---------- SOURCE PASSAGE

# Morrow Audio MA1 for $10 shipped



## koven

Morrow Audio is offering their MA1 interconnect for free if you sign up for their gold club, which is also free and easy to do
   
  it retails for $149, definitely worth $10 shipped, excellent quality interconnect with lots of great reviews/feedback
   
  just a heads up
   
  http://www.morrowaudio.com/signup_goldclub.html


----------



## sampson_smith

Thanks very much for the heads-up, Koven! I just signed up. Excellent news!


----------



## sp70

Wow, thanks for the heads up! I jumped on this, been looking for a decent pair of cables for awhile. Thanks again. sp70.


----------



## koven

no problem. definitely a great deal, don't miss out!


----------



## ngower

Awesome! I was in need of a new pair, this should be a good test.


----------



## bumbabeef

Im definetly interested in some quality cables. Some people say a cable is a cable while others say quality cables such as morrow will make a difference. Do you guys think running Morrow MA1 interconnects from my Udac to a Jamo Sub then to Swan M200mkiii will make a difference over monoprice cables. Also might be switching out my udac for an Ibasso D10 dont know if that'll make a difference.


----------



## centerfold

Nice, even $10 to Canada!


----------



## kunalraiker

Thanks


----------



## kunalraiker

Did anyone else order.


----------



## koven

i think mine will be here on tuesday


----------



## sampson_smith

I am sure mine will take much longer. I am really curious to hear what these interconnects sound like. They are obviously designed very differently than most cables, with their VERY THIN wiring. This gives me the impression that they will be very 'thin' sounding. I hope that I am wrong about this. Actually, I am fairly sure that I will be. *Fingers crossed*
  Anyone else out there heard these before? (Too lazy to do a thorough search now, but will later tonight. 
	

	
	
		
		

		
		
	


	




)

--------------------
---------- MATERIAL PROVIDED

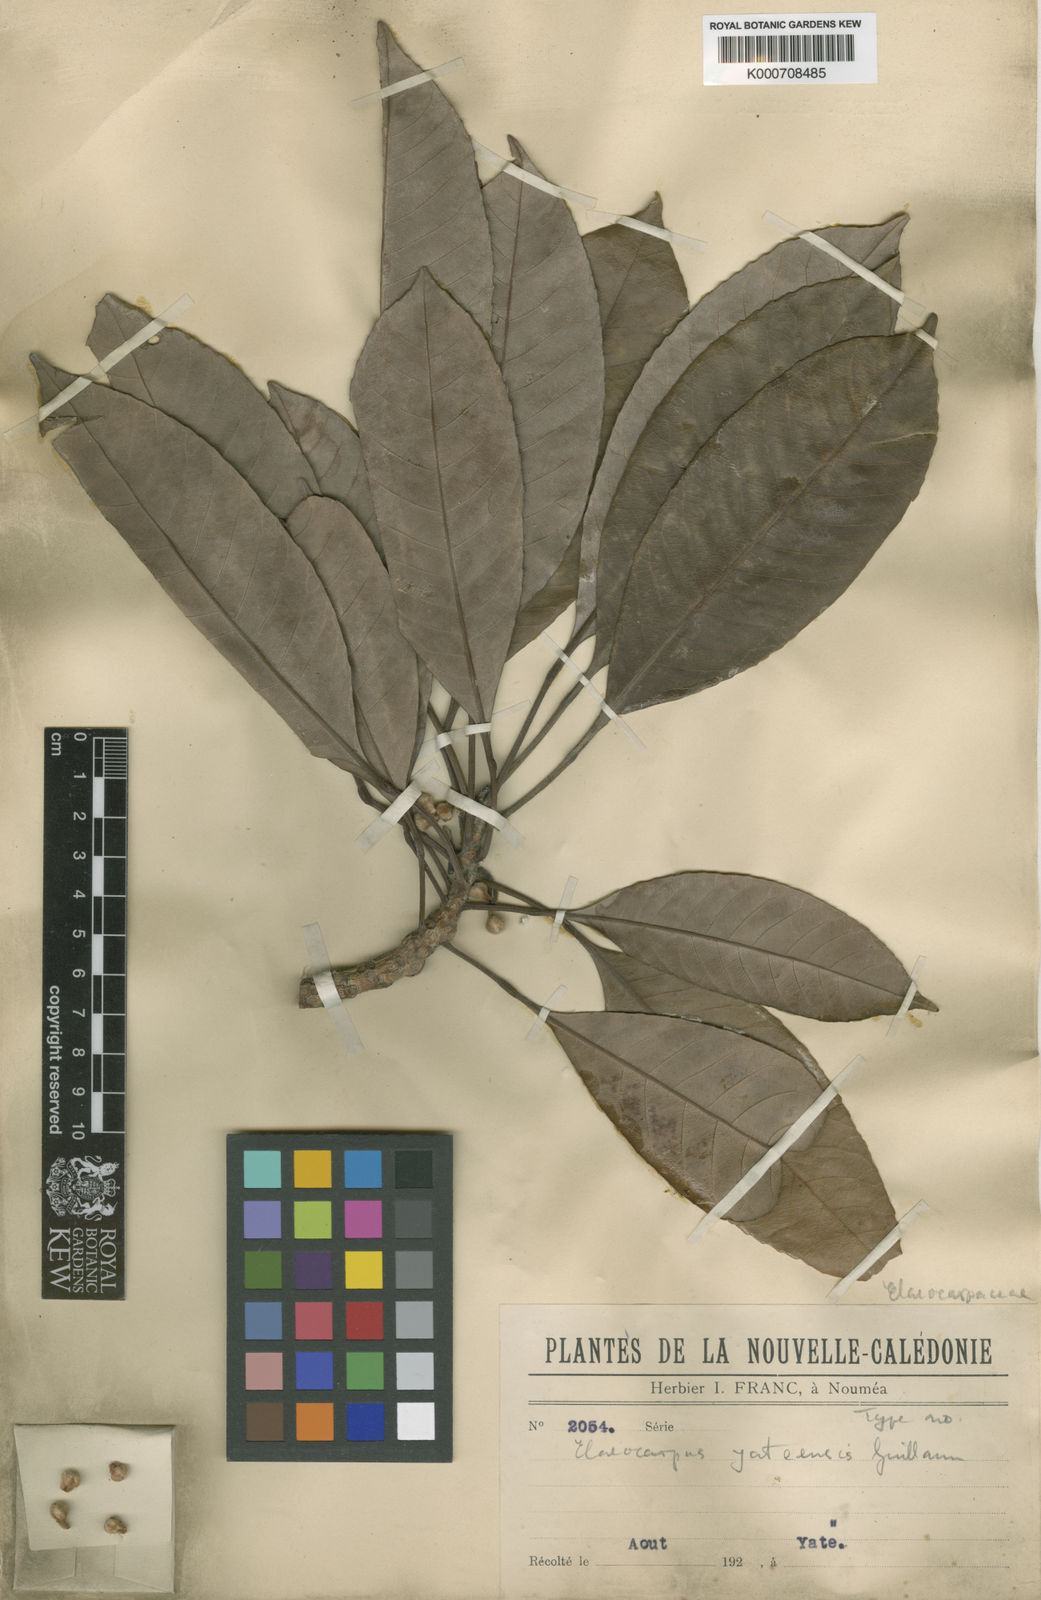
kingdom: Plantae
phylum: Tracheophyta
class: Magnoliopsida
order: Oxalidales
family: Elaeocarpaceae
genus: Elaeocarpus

--------------------

• _WORK TO DO_:
1. Answer these about the forum thread on the Morrow Audio deal:
(a) What retail price does the first post give for the MA1?
(b) On what day does koven expect his order to arrive?
(c) Which country does centerfold say the $10 price also applies to?
2. Rewrite the forum thread on the Morrow Audio deal between "Im definetly interested" and "even $10 to Canada!", inclusive, swapping "monoprice" for "generic".
3. Finish out the next part of the forum thread on the Morrow Audio MA1 deal, continuing after its last post.
The rows were drawn from a different source.

• _RESULTS FOR THE EXERCISE_:
1.
(a) $149
(b) Tuesday
(c) Canada

2.
Im definetly interested in some quality cables. Some people say a cable is a cable while others say quality cables such as morrow will make a difference. Do you guys think running Morrow MA1 interconnects from my Udac to a Jamo Sub then to Swan M200mkiii will make a difference over generic cables. Also might be switching out my udac for an Ibasso D10 dont know if that'll make a difference.


----------



## centerfold

Nice, even $10 to Canada!

3.
----------



## kunalraiker

Quote: 





sampson_smith said:


> I am sure mine will take much longer. I am really curious to hear what these interconnects sound like. They are obviously designed very differently than most cables, with their VERY THIN wiring. This gives me the impression that they will be very 'thin' sounding. I hope that I am wrong about this. Actually, I am fairly sure that I will be. *Fingers crossed*
> Anyone else out there heard these before? (Too lazy to do a thorough search now, but will later tonight.
> 
> 
> ...


 


 post what you find online about this interconnect.


----------



## DannyBuoy

I signed up and it is offering me the cables at $29.95. I wonder if the offer has changed.


----------



## kunalraiker

Mike Morrow advised me that he had the change the price beacuase of the overwhelming response he received,mainly due to his staff restrictions.


----------



## earthpeople

Dang, I just saw this today. Wish I could've grabbed some when it was $10.
  $30 is still probably a good deal, but it's more than I would want to spend now. Too bad.


----------



## sp70

My cable maybe here by tomorrow, either then or Monday. I'll be sure to review them as soon as i'm able. I've always been somewhat skeptical about the claimed "huge improvement" high end cables make. No doubt a well made cable can "slightly improve" a system, but we will see once my cable gets here just what sort of change it will really make.
   
  I'm looking forward to testing these out, as i've heard alot of positive things about them. Seems like a good company too with decent pricing, not to mention bold marketing strategies like this. sp70.


----------



## sampson_smith

Great to hear that I sneaked in and got a decent deal for once, especially since I am located in Canada.  Even happier to hear that many have jumped at the opportunity. Ultimately, it is a very nice gesture on Mike Morrow's part to offer these MA-1's, even at $30 US total. Looking forward to reading everyone's opinions as the cables trickle in.


----------



## sp70

Well, no such luck getting them delivered today, but very likely i'll get them come Monday. Another day to wait! Oh well. So far communication has been great, I got an email about how long they take to break in, which is a whole 'nother debated topic in itself.


----------



## sampson_smith

Yes. That was a bit strange. _*400* hours?!_ Hmmm...


----------



## nsx_23

I wonder how much this cable is shipped to Australia. Would've jumped on these at $10. At $30, not so much.....


----------



## Audio Addict

^


----------



## Audio Addict

Deleted as others already commented on the price change.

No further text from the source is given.